= International School of Theatre Anthropology =

The International School of Theatre Anthropology (ISTA) is an international and multi-cultural network of performers, directors, scholars and academics of the theatre. Based in the Odin Teatret, Denmark, the organization has the nature of an itinerant university whose central field of study and research is theatre anthropology, the multi-cultural study of acting techniques.

==History==
Founded in 1979 by Eugenio Barba, the ISTA has functioned as a laboratory of theatre in the spirit of Grotowski theatre, though broader and more inclusive. ISTA researches the technical aspect of the performer's art by empirical methods to further the understanding of the fundamental principles which engender the performers' particular being and energy. This way of being, referred to as "presence" or "scenic life", is paradoxical. The 'daily' organic being is transmuted through often rigorous execution of techniques—which share a number of common features across a multitude of traditions—to come alive and new in the moment of performance once again, but at a higher level of energy.

The study of the common features of theatrical tradition in different cultures can facilitate the performance of the actor or actress.

== Principles ==
Considering acting techniques around the world, Barba observed that the 'extra-daily' life of the performers is the result of alterations in the performers' balance, producing the appearance of a separate, unconscious autonomy.

==Administration==
Eugenio Barba serves as the director of ISTA. Each session of the school focuses on a different aspect or theme, which is investigated by means of workshops and classes. Lectures and demonstrations are also used, as are theatrical performances.

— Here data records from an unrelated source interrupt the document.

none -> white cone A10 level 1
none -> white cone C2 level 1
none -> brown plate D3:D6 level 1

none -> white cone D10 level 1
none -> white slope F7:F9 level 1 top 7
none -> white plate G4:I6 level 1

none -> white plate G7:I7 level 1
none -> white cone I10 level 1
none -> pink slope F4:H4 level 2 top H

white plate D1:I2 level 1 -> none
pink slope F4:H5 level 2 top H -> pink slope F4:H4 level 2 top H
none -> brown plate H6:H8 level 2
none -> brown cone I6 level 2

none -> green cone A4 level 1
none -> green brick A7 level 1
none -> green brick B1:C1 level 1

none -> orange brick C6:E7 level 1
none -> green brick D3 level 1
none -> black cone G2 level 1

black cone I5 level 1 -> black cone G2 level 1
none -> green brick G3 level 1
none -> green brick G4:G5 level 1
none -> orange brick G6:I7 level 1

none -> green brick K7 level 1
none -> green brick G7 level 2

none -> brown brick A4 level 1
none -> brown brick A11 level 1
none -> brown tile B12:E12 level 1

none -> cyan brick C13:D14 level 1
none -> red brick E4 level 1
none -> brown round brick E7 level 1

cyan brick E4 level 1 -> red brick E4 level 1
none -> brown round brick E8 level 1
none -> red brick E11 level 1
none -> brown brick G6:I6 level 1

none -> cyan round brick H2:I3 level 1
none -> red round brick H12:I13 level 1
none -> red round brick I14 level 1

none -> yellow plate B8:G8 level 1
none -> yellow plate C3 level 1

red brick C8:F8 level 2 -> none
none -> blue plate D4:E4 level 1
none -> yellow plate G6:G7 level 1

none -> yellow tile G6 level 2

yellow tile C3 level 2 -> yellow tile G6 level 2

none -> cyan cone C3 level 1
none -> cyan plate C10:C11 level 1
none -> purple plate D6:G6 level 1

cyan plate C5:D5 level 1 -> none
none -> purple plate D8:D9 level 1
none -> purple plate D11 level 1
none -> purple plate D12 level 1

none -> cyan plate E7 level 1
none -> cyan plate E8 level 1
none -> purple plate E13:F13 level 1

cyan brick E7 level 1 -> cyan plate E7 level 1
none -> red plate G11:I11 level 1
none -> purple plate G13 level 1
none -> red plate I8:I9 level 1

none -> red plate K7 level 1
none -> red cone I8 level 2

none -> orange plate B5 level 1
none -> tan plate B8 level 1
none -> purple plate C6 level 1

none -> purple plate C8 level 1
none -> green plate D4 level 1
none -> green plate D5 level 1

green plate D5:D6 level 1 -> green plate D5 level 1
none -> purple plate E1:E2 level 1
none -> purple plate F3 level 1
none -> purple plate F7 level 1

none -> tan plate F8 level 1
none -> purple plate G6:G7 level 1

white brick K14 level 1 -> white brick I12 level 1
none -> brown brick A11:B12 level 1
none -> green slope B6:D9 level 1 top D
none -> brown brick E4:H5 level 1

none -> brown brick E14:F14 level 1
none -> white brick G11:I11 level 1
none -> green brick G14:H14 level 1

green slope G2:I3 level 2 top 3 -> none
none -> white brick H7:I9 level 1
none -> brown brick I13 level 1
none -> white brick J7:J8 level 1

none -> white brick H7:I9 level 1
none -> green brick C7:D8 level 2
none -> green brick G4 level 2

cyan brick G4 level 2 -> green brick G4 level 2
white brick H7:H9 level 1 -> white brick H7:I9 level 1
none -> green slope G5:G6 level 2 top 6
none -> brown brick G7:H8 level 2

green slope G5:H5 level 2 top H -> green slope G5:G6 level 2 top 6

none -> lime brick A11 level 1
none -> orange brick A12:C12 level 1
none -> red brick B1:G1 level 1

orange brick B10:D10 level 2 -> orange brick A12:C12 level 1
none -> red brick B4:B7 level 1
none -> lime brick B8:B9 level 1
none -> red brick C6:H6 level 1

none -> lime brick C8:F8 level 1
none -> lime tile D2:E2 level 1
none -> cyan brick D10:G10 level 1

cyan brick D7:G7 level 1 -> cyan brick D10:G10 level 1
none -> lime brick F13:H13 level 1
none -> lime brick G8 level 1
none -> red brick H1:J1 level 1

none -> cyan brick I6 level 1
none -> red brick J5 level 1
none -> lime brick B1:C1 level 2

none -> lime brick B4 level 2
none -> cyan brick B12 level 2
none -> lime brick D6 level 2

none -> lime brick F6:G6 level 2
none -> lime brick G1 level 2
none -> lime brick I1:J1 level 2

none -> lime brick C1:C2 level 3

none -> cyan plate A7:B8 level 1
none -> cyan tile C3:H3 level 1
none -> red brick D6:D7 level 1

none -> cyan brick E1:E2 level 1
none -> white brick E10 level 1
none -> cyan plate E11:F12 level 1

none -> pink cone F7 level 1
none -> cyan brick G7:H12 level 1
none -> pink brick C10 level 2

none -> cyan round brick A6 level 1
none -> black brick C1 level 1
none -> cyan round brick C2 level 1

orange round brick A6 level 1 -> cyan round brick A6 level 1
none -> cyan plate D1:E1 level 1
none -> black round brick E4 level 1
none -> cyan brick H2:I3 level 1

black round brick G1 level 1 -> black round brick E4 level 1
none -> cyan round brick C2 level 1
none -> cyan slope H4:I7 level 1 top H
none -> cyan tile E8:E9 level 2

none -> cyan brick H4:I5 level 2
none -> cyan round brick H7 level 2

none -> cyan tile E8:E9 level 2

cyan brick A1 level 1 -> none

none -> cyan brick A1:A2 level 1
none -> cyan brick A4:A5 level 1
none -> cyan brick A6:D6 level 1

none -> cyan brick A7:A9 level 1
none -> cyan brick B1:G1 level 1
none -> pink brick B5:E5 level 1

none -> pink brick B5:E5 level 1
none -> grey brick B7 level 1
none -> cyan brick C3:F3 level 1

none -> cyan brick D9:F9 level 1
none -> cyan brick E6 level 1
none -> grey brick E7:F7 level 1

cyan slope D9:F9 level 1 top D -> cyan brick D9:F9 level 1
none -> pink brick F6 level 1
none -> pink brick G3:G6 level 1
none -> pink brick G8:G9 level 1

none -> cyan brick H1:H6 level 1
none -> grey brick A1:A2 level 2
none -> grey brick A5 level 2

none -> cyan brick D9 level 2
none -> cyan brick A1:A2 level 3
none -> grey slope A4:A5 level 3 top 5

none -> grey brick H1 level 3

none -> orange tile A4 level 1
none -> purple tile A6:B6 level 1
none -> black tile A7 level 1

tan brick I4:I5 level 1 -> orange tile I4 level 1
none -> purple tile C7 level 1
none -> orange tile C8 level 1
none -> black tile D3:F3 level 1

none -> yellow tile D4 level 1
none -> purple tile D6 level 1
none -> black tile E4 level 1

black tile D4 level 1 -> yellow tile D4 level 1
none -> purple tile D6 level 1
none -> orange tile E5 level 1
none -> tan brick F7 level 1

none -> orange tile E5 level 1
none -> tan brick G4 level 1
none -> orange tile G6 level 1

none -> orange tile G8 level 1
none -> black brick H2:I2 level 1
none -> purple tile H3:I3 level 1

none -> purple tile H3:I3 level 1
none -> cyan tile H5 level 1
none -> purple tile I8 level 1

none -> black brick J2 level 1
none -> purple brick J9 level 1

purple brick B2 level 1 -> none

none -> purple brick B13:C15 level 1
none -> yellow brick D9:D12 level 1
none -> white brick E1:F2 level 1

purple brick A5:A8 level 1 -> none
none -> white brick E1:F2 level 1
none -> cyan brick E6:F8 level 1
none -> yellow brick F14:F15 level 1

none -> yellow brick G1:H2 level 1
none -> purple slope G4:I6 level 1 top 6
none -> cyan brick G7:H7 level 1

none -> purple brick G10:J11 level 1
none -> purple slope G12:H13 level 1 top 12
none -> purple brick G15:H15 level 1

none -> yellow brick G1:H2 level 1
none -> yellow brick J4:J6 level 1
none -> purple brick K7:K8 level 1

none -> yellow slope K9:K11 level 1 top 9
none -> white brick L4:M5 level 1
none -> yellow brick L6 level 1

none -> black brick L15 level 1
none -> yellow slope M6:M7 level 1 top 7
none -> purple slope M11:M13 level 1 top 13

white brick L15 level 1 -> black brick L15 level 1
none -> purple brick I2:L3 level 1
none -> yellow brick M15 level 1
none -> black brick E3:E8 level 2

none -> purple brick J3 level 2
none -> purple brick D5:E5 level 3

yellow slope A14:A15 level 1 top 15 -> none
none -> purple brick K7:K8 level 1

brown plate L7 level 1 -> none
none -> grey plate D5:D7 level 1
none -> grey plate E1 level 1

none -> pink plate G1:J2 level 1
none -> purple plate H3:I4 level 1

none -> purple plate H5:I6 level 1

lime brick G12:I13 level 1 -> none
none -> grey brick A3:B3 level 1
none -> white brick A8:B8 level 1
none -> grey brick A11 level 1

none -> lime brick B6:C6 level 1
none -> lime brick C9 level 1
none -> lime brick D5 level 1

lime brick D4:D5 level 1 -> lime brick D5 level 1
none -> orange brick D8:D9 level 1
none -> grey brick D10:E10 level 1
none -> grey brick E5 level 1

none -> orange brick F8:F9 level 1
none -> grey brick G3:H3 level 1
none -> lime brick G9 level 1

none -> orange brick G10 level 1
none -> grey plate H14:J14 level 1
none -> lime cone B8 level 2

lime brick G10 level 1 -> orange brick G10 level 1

Before these sessions begin, the attendees are selected from applicants who have shown an interest to attend, participate, or simply observe. These applicants represent various fields and include choreographers, performers, directors, scholars and critics. The ISTA is essentially a network of contacts between interested parties with a permanent core of professors and performers from many universities in Europe, Africa, Asia and the Americas.

The work of the ISTA continues outside of the sessions in the form of research and continued contact, exchanges and initiatives among and between its members. The results of the work and study are collected, interpreted and disseminated by and within the framework of the University of Eurasian Theatre.